Juventud Unida
- Full name: Club Deportivo Juventud Unida de Gualeguaychú
- Nickname(s): Decano León Juve
- Founded: May 1, 1907; 118 years ago
- Ground: Estadio De Los Eucaliptos Gualeguaychú, Entre Ríos
- Capacity: 10,000
- Chairman: Blas Fiorovic
- Manager: Javier Osella
- League: Torneo Federal A
- 2017-18: 15° (Relegated from Primera B Nacional)
| Home colours | Away colours |

= Juventud Unida de Gualeguaychú =

Argentine sports club

Club Deportivo Juventud Unida is an Argentine sports club. The football team currently plays in the Torneo Federal A, the third level of the Argentine football league system.

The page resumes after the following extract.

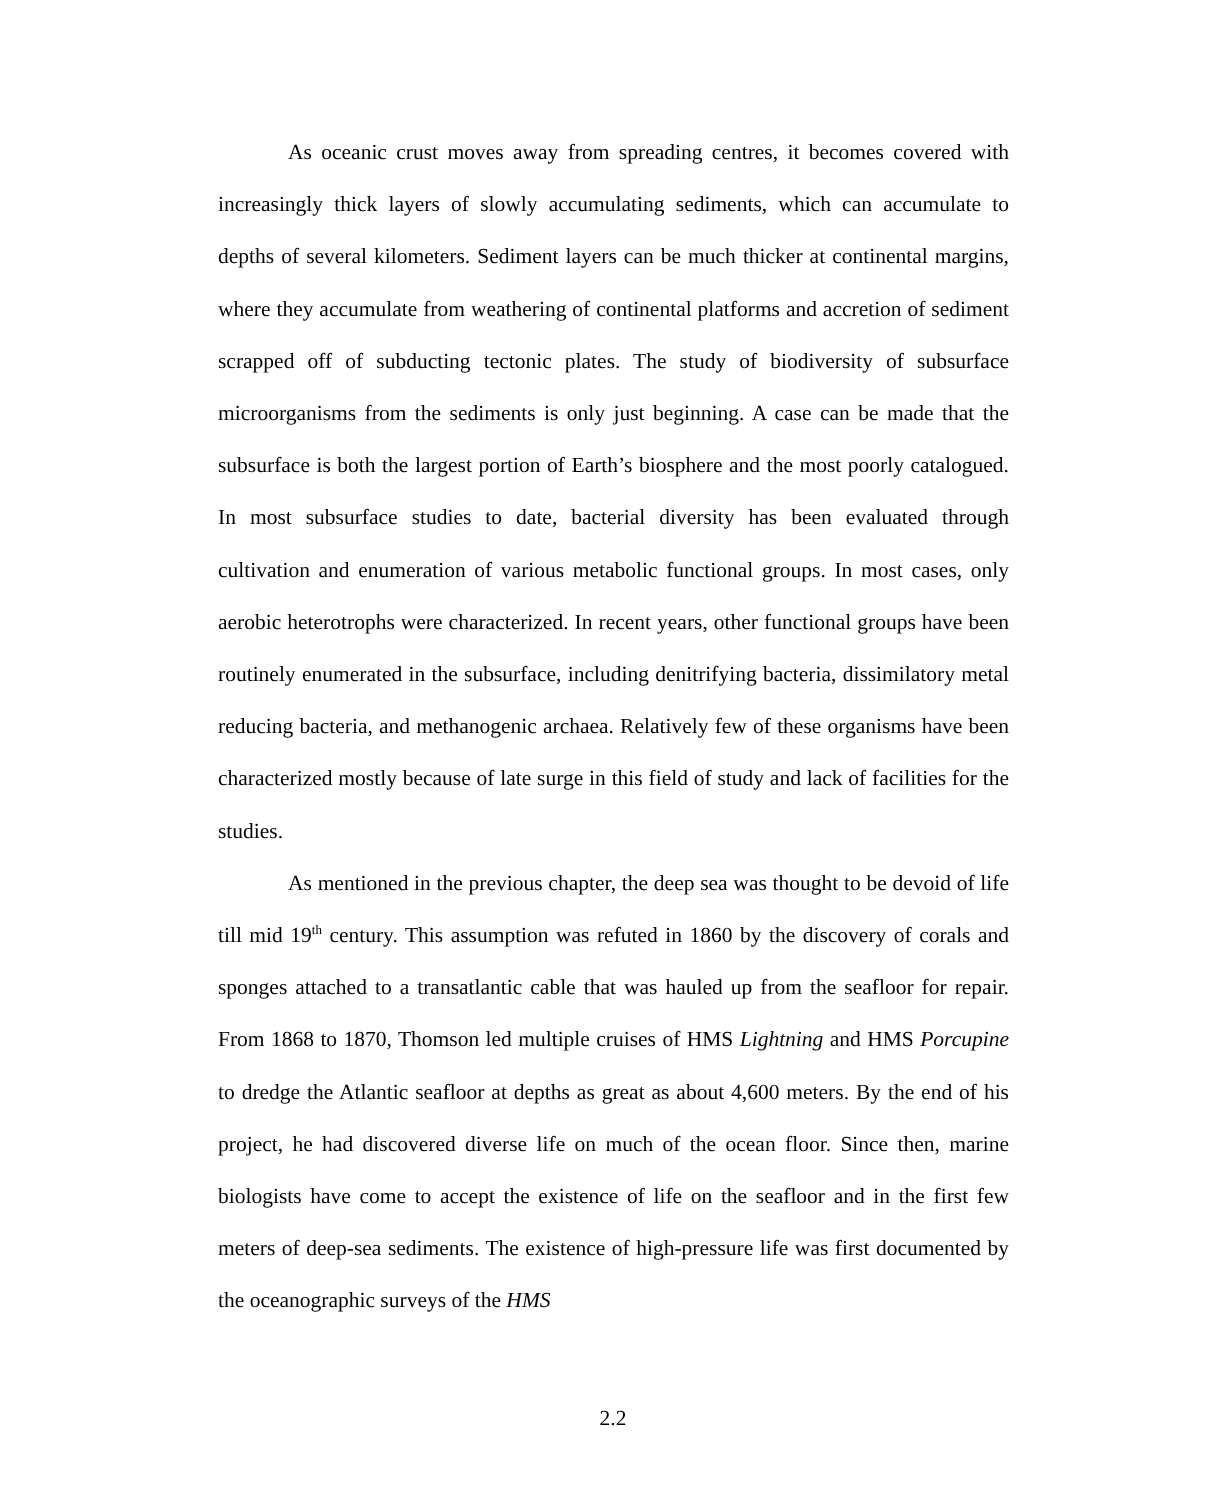As oceanic crust moves away from spreading centres, it becomes covered with increasingly thick layers of slowly accumulating sediments, which can accumulate to depths of several kilometers. Sediment layers can be much thicker at continental margins, where they accumulate from weathering of continental platforms and accretion of sediment scrapped off of subducting tectonic plates. The study of biodiversity of subsurface microorganisms from the sediments is only just beginning. A case can be made that the subsurface is both the largest portion of Earth’s biosphere and the most poorly catalogued. In most subsurface studies to date, bacterial diversity has been evaluated through cultivation and enumeration of various metabolic functional groups. In most cases, only aerobic heterotrophs were characterized. In recent years, other functional groups have been routinely enumerated in the subsurface, including denitrifying bacteria, dissimilatory metal reducing bacteria, and methanogenic archaea. Relatively few of these organisms have been characterized mostly because of late surge in this field of study and lack of facilities for the studies.
As mentioned in the previous chapter, the deep sea was thought to be devoid of life till mid 19<sup>th</sup> century. This assumption was refuted in 1860 by the discovery of corals and sponges attached to a transatlantic cable that was hauled up from the seafloor for repair. From 1868 to 1870, Thomson led multiple cruises of HMS Lightning and HMS Porcupine to dredge the Atlantic seafloor at depths as great as about 4,600 meters. By the end of his project, he had discovered diverse life on much of the ocean floor. Since then, marine biologists have come to accept the existence of life on the seafloor and in the first few meters of deep-sea sediments. The existence of high-pressure life was first documented by the oceanographic surveys of the HMS
2.2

The club is located in Gualeguaychú, a city of Entre Ríos Province. Other sports played in the club are basketball, with a senior team competing in the Provincial League of Entre Ríos, and tennis.

==History==
In 2014, the team played the Torneo Federal A (former Torneo Argentino A), where it earned promotion to the Nacional B after beating 2–1 to Gimnasia y Esgrima (CdU) in the Concepción del Uruguay stadium.

==Stadium==

Club's stadium is named De Los Eucaliptos, located on the corner of Padred Schachtel and Luis Palma streets of Gualeguaychú. It was remodeled in 2012, while the senior team played the 2011–12 Torneo Argentino B season. Previous to that, Juventud Unida played its home games at Estadio Municipal.

On May 15, 2012, the club reopened its stadium with an attendance of 5,500 people, before the match against Sportivo Las Parejas.